Profiles of tandem repeats such as satellite DNAs (satDNAs) can be interesting elements to analyze because they often show major variation across very short evolutionary time scales. There are a couple things specific to tandem repeats you might consider when using them as reference sequences. First, do you care about patterns at the junctions between tandem repeats? If so, it may be helpful to use dimers (or larger mers) as reference sequences, rather than a single copy of the repeat of interest. By mapping to a dimer, it is easier to see the true profile shape at the tandem junctions as read mapping artefacts are more common near the ends of reference sequences (see the figure below).

You might also consider the length of your reference sequence. Tandem repeats commonly have relatively short repeat units, which means larger fractions of resulting profiles will be affected by read mapping artefacts near the ends of reference sequences. For repeat units that are shorter than or similar to the length of reads being mapped, concatenating multiple copies of the repeat, such that the concatenated reference sequence length exceeds the read length, will produce profiles that are more straightforward to interpret than profiles of shorter reference sequences. In cases where reference sequences comprise concatenated tandem repeats, the user can annotate the boundaries of each repeat unit by including a BED file containing annotation coordinates for each reference using the “-bed” flag. We provide tips for obtaining reference sequences of tandem repeats including satDNAs here.

For multi-species runs, which species should serve as the source of reference sequences?

The short answer is that it depends on the taxon sampling and study questions specific to each project and is likely worth exploring yourself if it seems relevant to your study.

With that said, we often think of two axes of variation when considering this question. First, what is the evolutionary scale of our taxon sampling? And second, how fast-evolving are the repetitive elements we are analyzing? The longer the evolutionary time scale and the faster evolving the repetitive element, the more the species identity of the reference will matter because sequence divergence of the reads being mapped to the reference will have an increasing effect on profile shape.

In our limited exploration of this question, we observe that changing the species identity of reference sequences often has only a marginal impact on resulting profiles when comparisons are being made across short evolutionary time scales (e.g. complexes of closely related species where divergence likely occurred in the last few million years).

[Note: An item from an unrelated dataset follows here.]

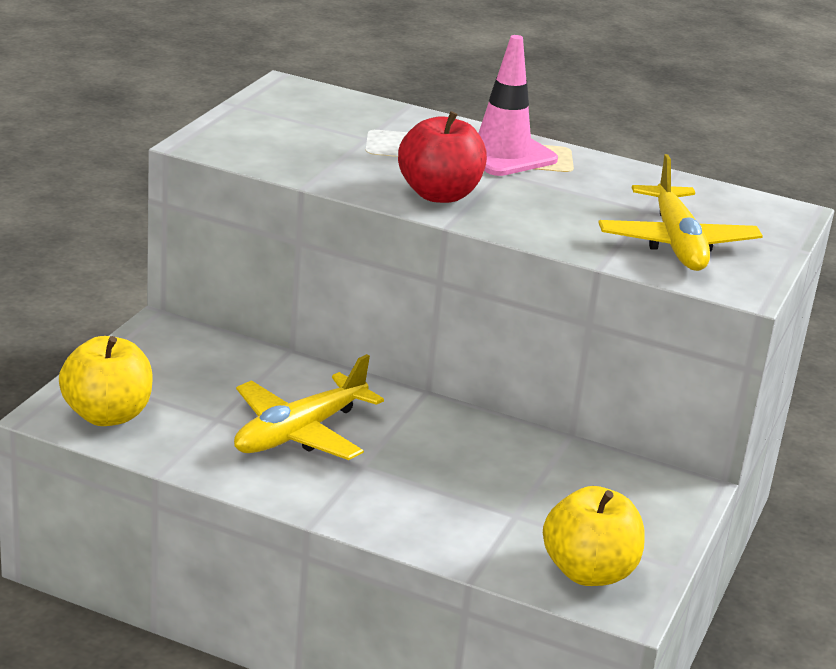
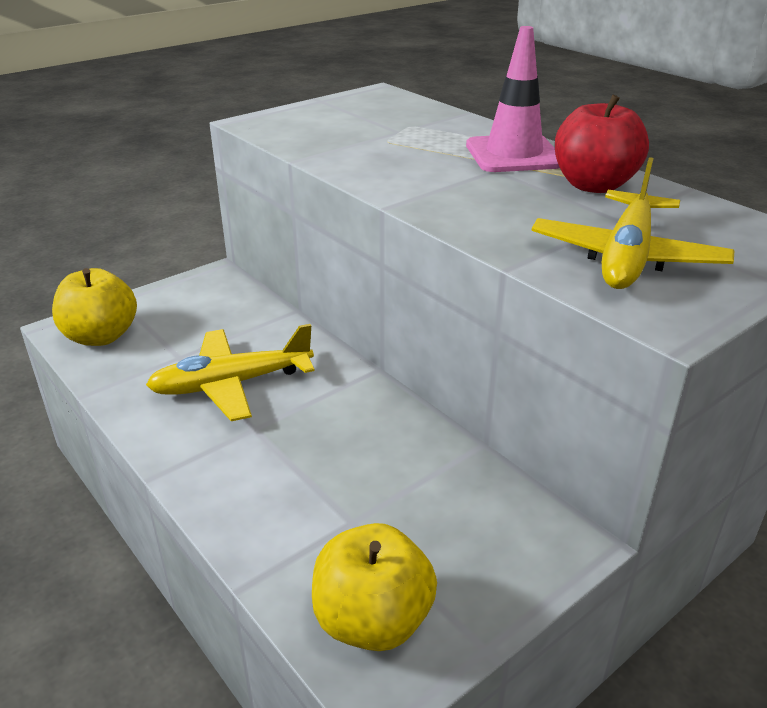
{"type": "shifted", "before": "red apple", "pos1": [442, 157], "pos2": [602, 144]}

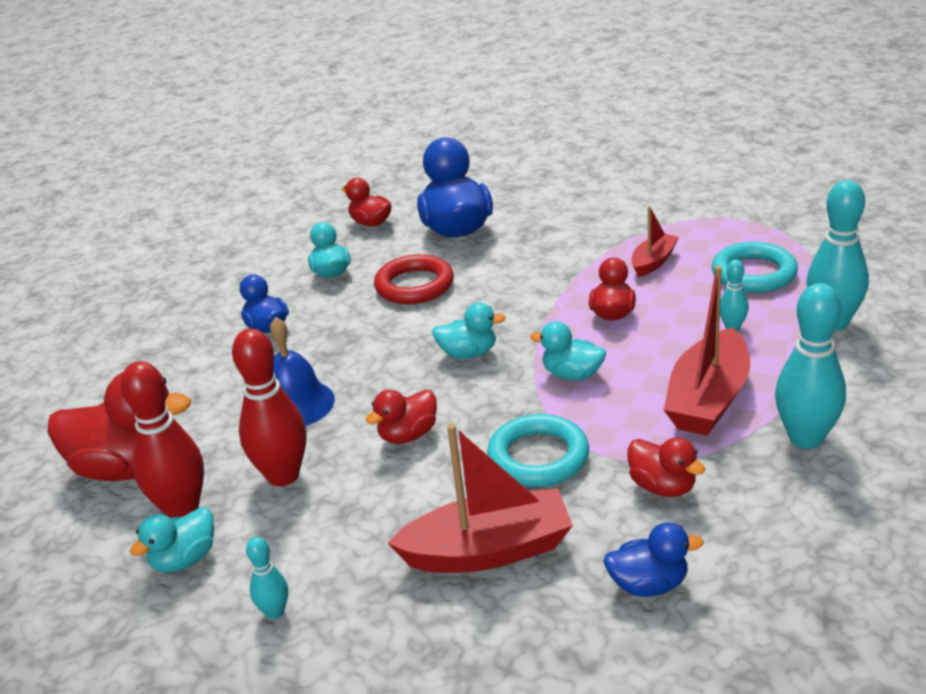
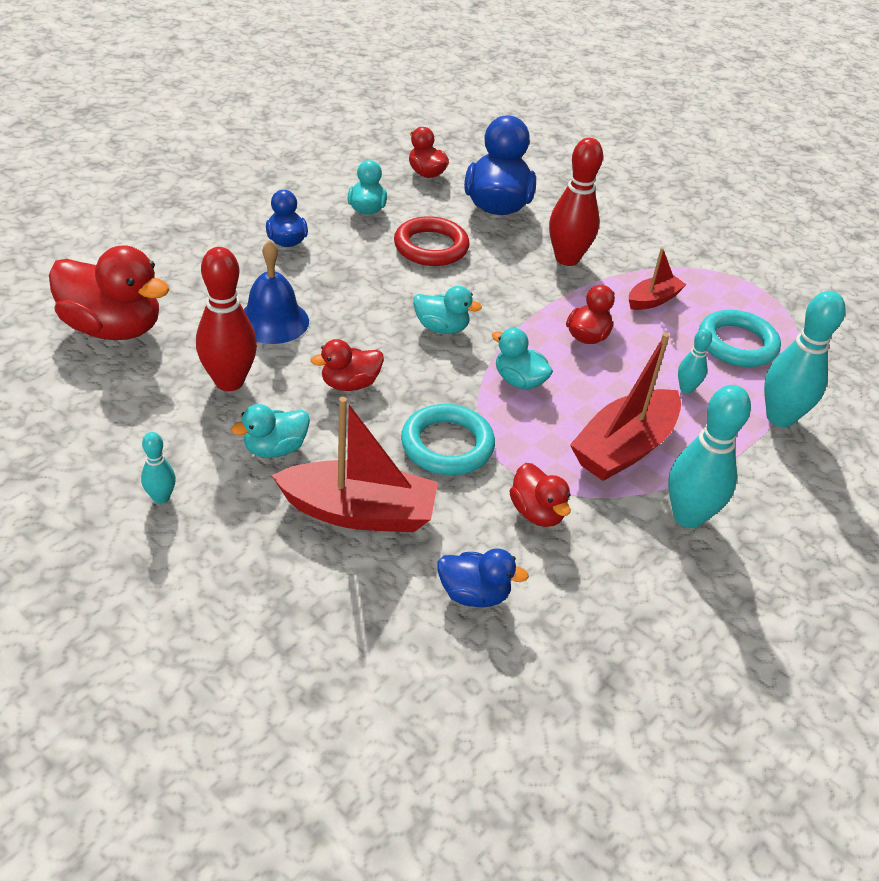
{"type": "shifted", "before": "red bowling pin", "pos1": [162, 439], "pos2": [576, 202]}
{"type": "shifted", "before": "turquoise duck", "pos1": [172, 540], "pos2": [270, 431]}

At these time scales, “interesting” profiles (e.g., those where notable variation exists among study species) tend to show similar signals regardless of the species used as a reference. Across deeper evolutionary splits, changing the species identity of reference sequences will lead to less predictable changes in profile shape as sequence divergence disproportionately affects the rate of read mapping in samples that are most divergent from the reference. In studies spanning deeper evolutionary splits, it may be beneficial to profile samples using references from multiple species chosen across the taxon sampling. Note that if you want to analyze reference sequences from multiple species in your data set, we recommend you separate them across different RepeatProfiler runs. If they are all included in the same run, mapped reads will be divided among the multiple references for each repetitive element since reads are mapped to all references simultaneously within a run.

We notice similar patterns with sequences evolving at different rates. Repetitive elements with domains under evolutionary constraints such as open reading frames, transposable elements, ribosomal DNA sequences, and high-copy genes may be less sensitive to changing the species identity of the reference sequences (and also tend to produce consistent profiles across deeper evolutionary splits) than repetitive elements that show rapid sequence turnover across their entire length (e.g., satellite DNAs).